Гонорий взял его за руку.

— Ты хороший друг, Аталарих. Лучше, чем я заслуживаю. Но я не приму дар епископства от твоего дяди. Бог и политика — это не для меня; оставьте меня наедине с моими костями и моим ворчанием. Мы почти на месте!

Они дошли до края утёса.

К огорчению Гонория, дорожка, которую он помнил, вся заросла. Во всяком случае, она была лишь немногим больше, чем царапина на разрушающейся поверхности утёса, возможно, протоптанная козами или овцами. Ополченцы воспользовались копьями, чтобы выдрать некоторые сорняки и траву.

— С тех пор, как я пришёл сюда, прошло много лет — выдохнул Гонорий.

— Господин, ты был моложе, когда бывал здесь — намного моложе. Пока мы спускаемся, ты должен быть осторожнее, — серьёзно сказал Аталарих.

— Да разве меня беспокоят трудности? Аталарих, если дорожка заросла — значит, ею не пользовались с тех пор, как я последний раз был здесь — и кости, которые я нашёл, остались нетронутыми. Что может сравниться с этим? Смотри, скиф уже начал спускаться, и я хочу увидеть его реакцию. Пошли, пошли.

Партия выстроилась в колонну, и люди один за другим осторожно шагали вниз по осыпающейся дорожке. Гонорий настаивал на том, чтобы идти одному — ширины дорожки едва хватало, чтобы позволить двоим людям идти бок о бок — но Аталарих пошёл впереди: по крайней мере, так у него будет возможность прийти на помощь старику, если тот упадёт.

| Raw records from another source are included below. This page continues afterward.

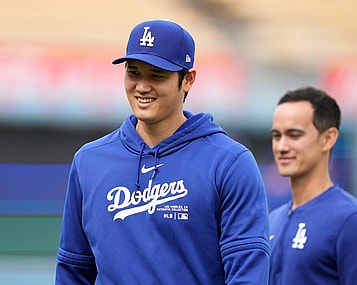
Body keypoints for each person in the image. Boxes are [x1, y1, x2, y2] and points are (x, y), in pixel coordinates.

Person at [55, 19, 270, 284]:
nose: (143, 86)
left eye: (157, 75)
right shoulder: (89, 161)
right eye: (133, 72)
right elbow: (74, 269)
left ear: (187, 80)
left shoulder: (229, 163)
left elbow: (248, 271)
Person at [269, 86, 357, 284]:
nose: (281, 146)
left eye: (294, 135)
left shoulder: (352, 222)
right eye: (276, 136)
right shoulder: (273, 220)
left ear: (328, 138)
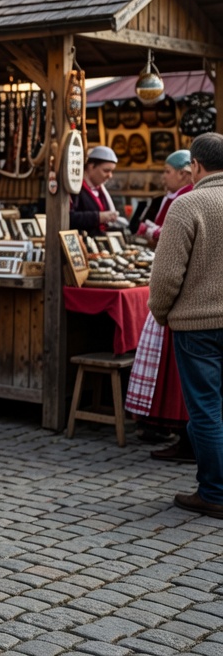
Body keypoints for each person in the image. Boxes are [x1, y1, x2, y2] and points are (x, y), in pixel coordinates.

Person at [147, 132, 223, 519]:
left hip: (197, 324)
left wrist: (161, 314)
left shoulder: (188, 203)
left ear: (194, 165)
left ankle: (214, 492)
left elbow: (165, 276)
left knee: (206, 408)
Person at [128, 149, 195, 460]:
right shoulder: (182, 197)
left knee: (193, 384)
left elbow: (171, 254)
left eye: (169, 171)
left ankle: (191, 445)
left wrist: (160, 306)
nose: (163, 176)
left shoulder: (186, 199)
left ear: (189, 170)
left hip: (187, 303)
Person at [138, 149, 194, 243]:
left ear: (182, 174)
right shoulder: (172, 195)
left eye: (167, 171)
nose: (163, 176)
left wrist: (153, 232)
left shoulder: (188, 198)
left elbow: (178, 235)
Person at [69, 145, 121, 235]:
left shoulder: (101, 191)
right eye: (106, 171)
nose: (110, 176)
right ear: (91, 166)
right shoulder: (76, 189)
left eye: (111, 171)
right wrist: (98, 217)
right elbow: (70, 218)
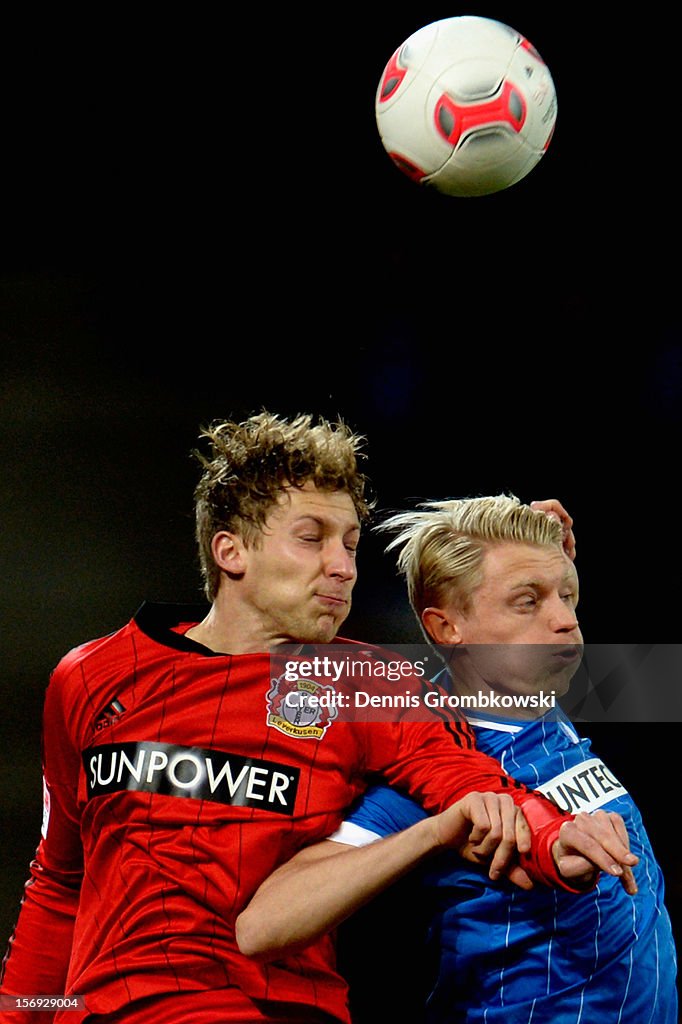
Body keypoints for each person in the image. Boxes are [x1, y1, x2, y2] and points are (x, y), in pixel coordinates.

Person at [0, 415, 637, 1024]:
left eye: (351, 544)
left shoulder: (366, 682)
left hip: (277, 1006)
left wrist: (555, 839)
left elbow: (469, 775)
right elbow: (60, 884)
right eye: (313, 538)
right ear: (231, 550)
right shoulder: (89, 676)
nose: (343, 566)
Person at [235, 493, 678, 1023]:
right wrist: (434, 832)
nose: (564, 620)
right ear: (447, 630)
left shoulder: (531, 698)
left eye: (568, 596)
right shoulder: (435, 768)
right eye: (528, 602)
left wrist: (541, 561)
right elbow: (262, 925)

Они добрались до пещеры, которую эрозия проточила в мягкой толще мела. Они разошлись в разные стороны, и ополченцы ощупывали своими копьями стены и пол.

Аталарих осторожно шагал вперёд. Пол вблизи входа был почти белым от пятен птичьего помёта и был покрыт скорлупой от яиц. Стены и пол были вытерты до гладкости, словно прежде здесь бывало много животных или людей. Аталарих почуял сильный запах животных, возможно, лисиц, но он был уже старый. Было очевидно, что здесь долгое время не жил никто, кроме морских птиц.